Automatic Data Discovery
Discovery is at the core of data intelligence, insight, and analysis — and needs to be both capable and automated in order to successfully address the volume and type of data that organizations collect. Effective and sustainable privacy, security, and governance programs require discovery in-depth: empowering organizations to scratch more than just the surface of their data. That means not only finding and identifying more types of sensitive and personal data with greater accuracy, but being able to apply context, insight, and perspective to that data — which then helps inform policy and controls. It’s no longer enough only to be able to identify regular expressions and common types of sensitive data (like credit card numbers or social security identifiers). Privacy regulations like the CCPA and GDPR have transformed the very definition of personal data — extending it to a much broader set of data, taking into consideration things like geolocation, friendly names, online activity, and more. Unlike earlier regulations, today’s data privacy initiatives focus on data that can be related to an individual, which means that data discovery solutions need to be able to identify personal data not just by type, but from contextual clues and relationships to other data points. Furthermore, organizations are now responsible for not only protecting that data, but monitoring and reporting on whose information it is, where it came from, and where it’s going.

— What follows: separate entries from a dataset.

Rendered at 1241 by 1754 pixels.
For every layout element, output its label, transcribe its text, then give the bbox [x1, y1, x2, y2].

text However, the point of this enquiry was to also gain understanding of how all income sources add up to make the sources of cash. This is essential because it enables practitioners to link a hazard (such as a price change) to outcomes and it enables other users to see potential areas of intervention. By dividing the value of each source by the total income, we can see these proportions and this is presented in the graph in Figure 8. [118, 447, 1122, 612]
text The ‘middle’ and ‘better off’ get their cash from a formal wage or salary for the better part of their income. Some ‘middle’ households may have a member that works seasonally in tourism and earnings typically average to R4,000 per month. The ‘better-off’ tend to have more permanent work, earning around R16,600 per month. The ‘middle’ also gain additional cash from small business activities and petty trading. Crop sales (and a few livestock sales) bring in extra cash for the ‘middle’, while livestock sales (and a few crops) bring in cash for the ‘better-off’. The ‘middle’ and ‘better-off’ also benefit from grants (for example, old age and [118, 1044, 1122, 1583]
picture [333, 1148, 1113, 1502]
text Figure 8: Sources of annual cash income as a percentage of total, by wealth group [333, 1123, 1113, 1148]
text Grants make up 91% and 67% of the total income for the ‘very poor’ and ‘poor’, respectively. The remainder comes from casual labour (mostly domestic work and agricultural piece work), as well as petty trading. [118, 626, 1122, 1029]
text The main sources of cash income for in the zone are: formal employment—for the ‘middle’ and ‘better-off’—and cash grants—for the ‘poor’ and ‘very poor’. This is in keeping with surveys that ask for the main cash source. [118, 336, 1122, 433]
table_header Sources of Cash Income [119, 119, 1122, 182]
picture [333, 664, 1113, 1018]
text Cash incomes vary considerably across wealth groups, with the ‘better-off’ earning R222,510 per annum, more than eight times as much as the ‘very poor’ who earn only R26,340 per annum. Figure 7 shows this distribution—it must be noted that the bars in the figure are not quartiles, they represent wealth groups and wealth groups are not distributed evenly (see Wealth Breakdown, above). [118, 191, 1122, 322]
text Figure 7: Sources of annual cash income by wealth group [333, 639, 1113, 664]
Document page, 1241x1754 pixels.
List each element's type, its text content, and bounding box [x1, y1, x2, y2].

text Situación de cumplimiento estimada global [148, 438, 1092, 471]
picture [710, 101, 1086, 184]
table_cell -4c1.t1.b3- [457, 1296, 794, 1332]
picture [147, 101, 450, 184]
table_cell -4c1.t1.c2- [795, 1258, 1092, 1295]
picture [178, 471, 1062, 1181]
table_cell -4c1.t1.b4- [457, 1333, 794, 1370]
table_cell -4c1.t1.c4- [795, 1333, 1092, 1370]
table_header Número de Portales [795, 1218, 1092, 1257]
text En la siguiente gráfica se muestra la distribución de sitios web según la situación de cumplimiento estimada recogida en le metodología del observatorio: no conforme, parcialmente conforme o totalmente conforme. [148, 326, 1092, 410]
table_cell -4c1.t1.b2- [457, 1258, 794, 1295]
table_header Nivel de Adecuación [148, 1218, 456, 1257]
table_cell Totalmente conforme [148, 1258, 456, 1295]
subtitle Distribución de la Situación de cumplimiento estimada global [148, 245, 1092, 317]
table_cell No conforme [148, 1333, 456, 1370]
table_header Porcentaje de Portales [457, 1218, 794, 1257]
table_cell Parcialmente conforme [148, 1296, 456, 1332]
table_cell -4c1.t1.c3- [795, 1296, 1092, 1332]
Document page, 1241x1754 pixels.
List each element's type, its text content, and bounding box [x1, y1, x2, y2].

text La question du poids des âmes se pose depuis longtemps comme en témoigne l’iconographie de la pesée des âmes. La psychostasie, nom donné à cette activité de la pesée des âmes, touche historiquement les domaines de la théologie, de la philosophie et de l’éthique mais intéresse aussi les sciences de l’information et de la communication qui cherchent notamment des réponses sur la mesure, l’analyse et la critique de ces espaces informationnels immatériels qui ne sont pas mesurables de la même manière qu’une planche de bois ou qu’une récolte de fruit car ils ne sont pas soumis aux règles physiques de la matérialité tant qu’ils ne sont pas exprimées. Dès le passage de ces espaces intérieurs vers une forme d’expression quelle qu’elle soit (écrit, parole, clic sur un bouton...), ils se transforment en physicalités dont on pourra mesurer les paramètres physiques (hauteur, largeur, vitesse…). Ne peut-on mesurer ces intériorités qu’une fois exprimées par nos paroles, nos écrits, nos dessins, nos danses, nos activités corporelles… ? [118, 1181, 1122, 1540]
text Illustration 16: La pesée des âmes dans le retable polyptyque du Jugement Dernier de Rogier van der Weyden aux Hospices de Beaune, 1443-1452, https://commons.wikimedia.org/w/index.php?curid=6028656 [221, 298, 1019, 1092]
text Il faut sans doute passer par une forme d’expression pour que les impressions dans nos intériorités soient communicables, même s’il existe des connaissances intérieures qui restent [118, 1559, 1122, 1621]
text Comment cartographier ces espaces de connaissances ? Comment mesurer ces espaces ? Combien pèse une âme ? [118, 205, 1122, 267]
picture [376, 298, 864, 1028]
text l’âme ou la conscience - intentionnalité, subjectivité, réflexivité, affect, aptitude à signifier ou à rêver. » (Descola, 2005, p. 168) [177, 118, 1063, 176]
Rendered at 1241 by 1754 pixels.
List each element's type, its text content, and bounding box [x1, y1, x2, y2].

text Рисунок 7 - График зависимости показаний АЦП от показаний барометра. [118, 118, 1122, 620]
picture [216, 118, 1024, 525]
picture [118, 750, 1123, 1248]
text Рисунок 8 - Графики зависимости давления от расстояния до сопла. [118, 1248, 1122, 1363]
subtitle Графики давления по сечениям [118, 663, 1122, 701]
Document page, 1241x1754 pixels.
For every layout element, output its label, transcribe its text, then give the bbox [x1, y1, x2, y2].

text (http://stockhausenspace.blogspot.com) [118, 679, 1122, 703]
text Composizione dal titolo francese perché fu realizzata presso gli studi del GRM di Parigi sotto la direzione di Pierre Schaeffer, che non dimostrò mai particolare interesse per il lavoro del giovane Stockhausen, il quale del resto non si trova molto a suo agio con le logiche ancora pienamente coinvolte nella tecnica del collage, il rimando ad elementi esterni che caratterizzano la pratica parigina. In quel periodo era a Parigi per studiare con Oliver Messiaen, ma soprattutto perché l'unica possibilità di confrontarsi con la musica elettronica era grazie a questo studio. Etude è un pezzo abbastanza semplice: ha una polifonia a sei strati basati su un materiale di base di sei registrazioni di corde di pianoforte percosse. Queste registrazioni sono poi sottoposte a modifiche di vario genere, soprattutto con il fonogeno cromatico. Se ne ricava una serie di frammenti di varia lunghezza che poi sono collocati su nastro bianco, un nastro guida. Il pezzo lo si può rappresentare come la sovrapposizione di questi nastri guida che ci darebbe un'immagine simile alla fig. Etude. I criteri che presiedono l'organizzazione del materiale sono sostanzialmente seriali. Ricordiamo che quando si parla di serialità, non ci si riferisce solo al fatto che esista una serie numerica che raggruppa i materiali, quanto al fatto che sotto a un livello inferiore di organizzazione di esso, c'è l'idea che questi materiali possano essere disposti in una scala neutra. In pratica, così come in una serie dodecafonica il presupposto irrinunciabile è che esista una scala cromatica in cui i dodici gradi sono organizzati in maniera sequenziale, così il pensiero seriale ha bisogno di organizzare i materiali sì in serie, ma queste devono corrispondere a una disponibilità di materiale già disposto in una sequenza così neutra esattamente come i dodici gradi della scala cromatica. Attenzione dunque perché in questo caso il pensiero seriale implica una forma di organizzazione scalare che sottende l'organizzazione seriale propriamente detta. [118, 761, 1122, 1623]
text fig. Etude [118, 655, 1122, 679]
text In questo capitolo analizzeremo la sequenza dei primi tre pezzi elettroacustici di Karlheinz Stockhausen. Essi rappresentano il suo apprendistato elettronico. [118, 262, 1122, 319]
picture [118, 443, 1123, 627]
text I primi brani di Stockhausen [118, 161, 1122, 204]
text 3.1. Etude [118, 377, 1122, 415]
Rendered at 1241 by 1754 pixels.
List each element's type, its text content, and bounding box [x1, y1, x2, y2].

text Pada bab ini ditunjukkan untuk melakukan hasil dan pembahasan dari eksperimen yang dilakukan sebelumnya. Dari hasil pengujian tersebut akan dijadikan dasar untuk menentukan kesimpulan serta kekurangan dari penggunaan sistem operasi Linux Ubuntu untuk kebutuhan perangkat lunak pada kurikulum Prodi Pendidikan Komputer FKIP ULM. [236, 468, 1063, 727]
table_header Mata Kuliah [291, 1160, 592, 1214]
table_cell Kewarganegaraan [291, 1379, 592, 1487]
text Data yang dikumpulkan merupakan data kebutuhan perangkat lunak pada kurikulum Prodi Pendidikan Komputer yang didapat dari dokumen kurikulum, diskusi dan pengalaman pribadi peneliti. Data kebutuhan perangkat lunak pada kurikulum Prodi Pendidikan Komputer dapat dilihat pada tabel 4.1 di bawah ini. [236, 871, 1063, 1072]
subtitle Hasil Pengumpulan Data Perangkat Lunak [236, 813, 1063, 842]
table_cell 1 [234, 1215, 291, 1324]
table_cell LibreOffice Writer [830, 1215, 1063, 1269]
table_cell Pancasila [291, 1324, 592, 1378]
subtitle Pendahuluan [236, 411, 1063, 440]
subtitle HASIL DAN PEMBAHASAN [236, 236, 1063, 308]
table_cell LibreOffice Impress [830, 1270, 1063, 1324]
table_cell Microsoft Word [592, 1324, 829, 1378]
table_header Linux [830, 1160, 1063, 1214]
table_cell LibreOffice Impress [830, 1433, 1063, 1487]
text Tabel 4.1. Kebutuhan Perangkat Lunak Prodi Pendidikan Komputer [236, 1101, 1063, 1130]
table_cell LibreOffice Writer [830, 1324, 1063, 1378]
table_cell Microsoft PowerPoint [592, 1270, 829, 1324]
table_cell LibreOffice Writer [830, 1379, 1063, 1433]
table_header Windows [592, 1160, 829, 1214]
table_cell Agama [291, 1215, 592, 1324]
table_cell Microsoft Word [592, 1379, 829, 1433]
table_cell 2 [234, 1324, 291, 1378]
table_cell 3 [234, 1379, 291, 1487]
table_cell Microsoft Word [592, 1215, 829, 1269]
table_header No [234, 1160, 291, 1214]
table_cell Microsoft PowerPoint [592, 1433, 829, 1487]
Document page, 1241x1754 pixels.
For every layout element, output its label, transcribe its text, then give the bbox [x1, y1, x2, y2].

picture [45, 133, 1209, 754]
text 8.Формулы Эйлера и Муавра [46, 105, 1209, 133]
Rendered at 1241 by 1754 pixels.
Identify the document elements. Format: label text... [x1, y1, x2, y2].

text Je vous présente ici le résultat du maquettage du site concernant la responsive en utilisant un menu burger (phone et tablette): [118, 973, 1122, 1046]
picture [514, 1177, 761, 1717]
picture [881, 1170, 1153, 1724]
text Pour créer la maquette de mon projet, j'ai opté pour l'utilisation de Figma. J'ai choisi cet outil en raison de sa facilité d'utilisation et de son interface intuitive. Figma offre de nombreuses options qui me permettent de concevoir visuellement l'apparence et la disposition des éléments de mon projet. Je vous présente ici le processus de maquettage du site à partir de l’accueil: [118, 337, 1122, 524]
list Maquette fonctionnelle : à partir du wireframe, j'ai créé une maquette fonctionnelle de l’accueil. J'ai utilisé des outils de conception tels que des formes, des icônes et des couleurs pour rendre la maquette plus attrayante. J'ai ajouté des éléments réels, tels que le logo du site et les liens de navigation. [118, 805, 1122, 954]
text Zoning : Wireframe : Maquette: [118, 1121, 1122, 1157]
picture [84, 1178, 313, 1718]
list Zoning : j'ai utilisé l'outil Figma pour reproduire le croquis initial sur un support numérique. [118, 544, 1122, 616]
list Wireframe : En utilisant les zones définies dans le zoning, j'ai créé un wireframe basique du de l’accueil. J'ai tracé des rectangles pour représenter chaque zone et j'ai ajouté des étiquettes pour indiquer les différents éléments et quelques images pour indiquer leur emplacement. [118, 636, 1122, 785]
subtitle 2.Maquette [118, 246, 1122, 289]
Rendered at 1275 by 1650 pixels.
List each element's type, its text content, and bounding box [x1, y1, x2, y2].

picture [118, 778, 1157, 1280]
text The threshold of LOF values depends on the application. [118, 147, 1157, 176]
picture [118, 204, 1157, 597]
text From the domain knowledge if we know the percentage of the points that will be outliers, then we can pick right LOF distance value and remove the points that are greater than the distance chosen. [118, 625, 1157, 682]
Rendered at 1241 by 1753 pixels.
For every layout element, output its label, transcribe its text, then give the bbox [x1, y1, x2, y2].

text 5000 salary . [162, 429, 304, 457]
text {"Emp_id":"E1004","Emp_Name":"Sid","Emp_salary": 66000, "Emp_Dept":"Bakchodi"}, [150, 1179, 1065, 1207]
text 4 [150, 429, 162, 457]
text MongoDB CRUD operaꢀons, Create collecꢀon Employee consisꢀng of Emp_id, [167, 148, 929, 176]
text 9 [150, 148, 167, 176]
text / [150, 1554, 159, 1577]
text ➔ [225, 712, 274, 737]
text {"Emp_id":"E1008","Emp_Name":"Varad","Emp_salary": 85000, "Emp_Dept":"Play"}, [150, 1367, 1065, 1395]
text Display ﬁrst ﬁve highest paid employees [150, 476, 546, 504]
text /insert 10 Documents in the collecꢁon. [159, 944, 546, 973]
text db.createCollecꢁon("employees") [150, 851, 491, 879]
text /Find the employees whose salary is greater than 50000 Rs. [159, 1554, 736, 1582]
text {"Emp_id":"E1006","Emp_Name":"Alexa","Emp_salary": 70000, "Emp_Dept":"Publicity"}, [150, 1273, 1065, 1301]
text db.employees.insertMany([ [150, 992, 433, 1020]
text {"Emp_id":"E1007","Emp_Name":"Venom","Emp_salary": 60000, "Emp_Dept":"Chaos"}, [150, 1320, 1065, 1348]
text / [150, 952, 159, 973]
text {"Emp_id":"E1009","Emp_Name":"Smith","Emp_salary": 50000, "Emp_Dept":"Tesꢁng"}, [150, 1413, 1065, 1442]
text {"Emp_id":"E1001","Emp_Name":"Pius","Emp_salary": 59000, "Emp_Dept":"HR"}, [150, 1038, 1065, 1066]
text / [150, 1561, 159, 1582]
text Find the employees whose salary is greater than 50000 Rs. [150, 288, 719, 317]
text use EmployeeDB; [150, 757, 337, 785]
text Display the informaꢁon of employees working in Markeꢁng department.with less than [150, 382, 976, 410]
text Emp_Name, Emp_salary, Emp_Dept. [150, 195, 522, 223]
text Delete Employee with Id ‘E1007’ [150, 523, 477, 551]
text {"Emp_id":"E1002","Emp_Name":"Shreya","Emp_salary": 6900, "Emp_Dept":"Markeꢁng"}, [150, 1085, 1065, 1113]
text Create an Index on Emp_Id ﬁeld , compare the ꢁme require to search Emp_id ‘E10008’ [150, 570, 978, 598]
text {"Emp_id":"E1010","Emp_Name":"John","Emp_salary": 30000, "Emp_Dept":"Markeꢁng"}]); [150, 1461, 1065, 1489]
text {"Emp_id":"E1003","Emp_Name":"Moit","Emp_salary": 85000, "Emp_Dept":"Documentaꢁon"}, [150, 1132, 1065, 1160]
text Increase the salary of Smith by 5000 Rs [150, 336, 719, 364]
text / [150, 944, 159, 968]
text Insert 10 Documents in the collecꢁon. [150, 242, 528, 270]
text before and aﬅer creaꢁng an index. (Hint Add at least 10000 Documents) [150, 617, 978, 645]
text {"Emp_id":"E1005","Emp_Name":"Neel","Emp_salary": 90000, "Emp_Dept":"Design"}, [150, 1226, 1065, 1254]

Privacy-centric data discovery (a must for data privacy and cybersecurity in today’s environment) requires a multi-pronged strategy to identify, classify, correlate and catalog all types of sensitive & personal data in an organization — and that strategy starts with automatic discovery.
What is a Data Catalog
Data Catalog is the primary tool for organizing the thousands or millions of an organization’s data sets per business need. With data catalogs, users can search for specific data and understand its context and flow. Data catalogs are the core of any data management strategy; they enable data-driven decision making and are often essential for regulatory compliance. For example, only with a data catalog, large organizations can comply with GDPR requirements such as the ability the find and delete all instances of specific customer’s information within a short period of time.
What is data Linage
Data lineage traces the origins, movements, and joins of your data to provide insight into its quality. Data lineage tools often use a graphical interface to show the data’s journey, from inception to how it’s used (ETL, databases, business intelligence, etc.); its dependencies, to where it’s joined with other data, to whether or not it has been changed or updated. Data lineage tools give you more control over your data by allowing error tracking and adjustments when needed. Also, these tools can facilitate process changes, metadata management, self-service analytics, and data governance.
Leading vendors
There are many players in the space of metadata management. The following are a few leading solutions that provide a complete automated solution for in-depth data discovery, classification, correlation, catalog, and metadata visualization for enterprise data at a large scale.
· BigId
· Informatica Enterprise Data Catalog
To summarize
Software certification is never complete without analyzing its real behavior with respect to data. Modern intelligent data catalogs perform real-time in-depth analytics of software data operations and, as such, should be used as are a vital component of the certification process.